This repository contains my solution to the Kaggle Santa's Stolen Sleigh competition. The challenge was to find an optimal way to delivering presents distributed across the globe given a per-trip weight limit. Solutions were scored using a cost function based on distance and weight. The challenge's designer provides more detail in this post.
This was essentially a capacitated vehicle routing problem. I approached it by clustering presents based on geographic distance. To avoid an O(N^2) computation, I needed a way to efficiently determine a present's closest neighbors. I ended up using a form of spherical quad-tree, or Quaternary triangular mesh, based on a coordinate transformation method described in this paper.

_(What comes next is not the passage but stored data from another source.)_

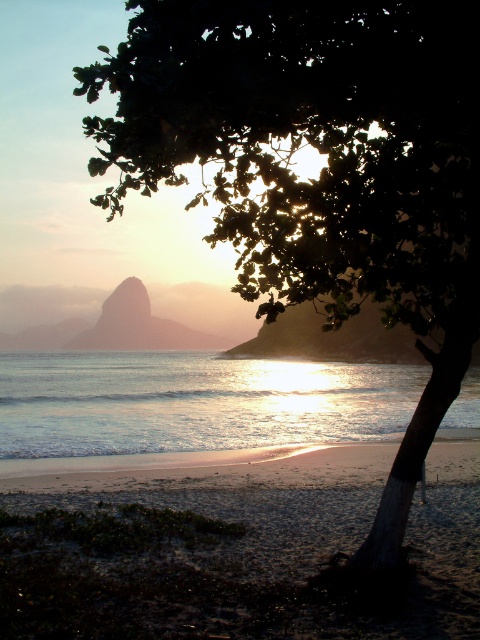
Question: Which object is farther from the camera taking this photo?

Choices:
 (A) shiny metallic water at center
 (B) sandy beach at lower left

Answer: (A)

Question: In this image, where is sandy beach at lower left located relative to shiny metallic water at center?

Choices:
 (A) above
 (B) below

Answer: (B)

Question: Considering the relative positions of sandy beach at lower left and shiny metallic water at center in the image provided, where is sandy beach at lower left located with respect to shiny metallic water at center?

Choices:
 (A) right
 (B) left

Answer: (A)

Question: Is sandy beach at lower left further to camera compared to shiny metallic water at center?

Choices:
 (A) yes
 (B) no

Answer: (B)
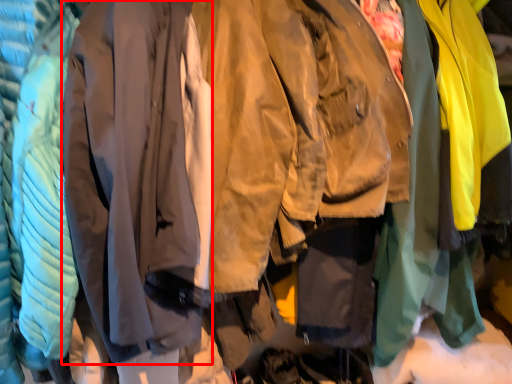
Question: In this image, where is sweatshirt (annotated by the red box) located relative to sweatshirt?

Choices:
 (A) right
 (B) left

Answer: (B)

To make sure I got the math right, I wrote a small prototype in Processing
The following animation is an example of the prototype. The source code can be found under the utils
directory.
Given latitude and longitude locations, the SQT maps each of them to an octahedron face. The octahedron is then tessellated and the points mapped to the appropriate triangles. When the tessellation is done, locations close to each other get mapped to the same triangle. This substantially reduces the number of locations to consider when clustering. My SQT implementation is extremely simple - all points must be added before the tessellation is done and it doesn't support hierarchical querying. But the implementation can be extended to be a general purpose SQT.
In prior competitions, I ran into run-time issues with solutions implemented in R, Python, and Julia. This time I decided to try Go. I was very happy with this choice. Execution time was very short and I liked Go's minimalist syntax.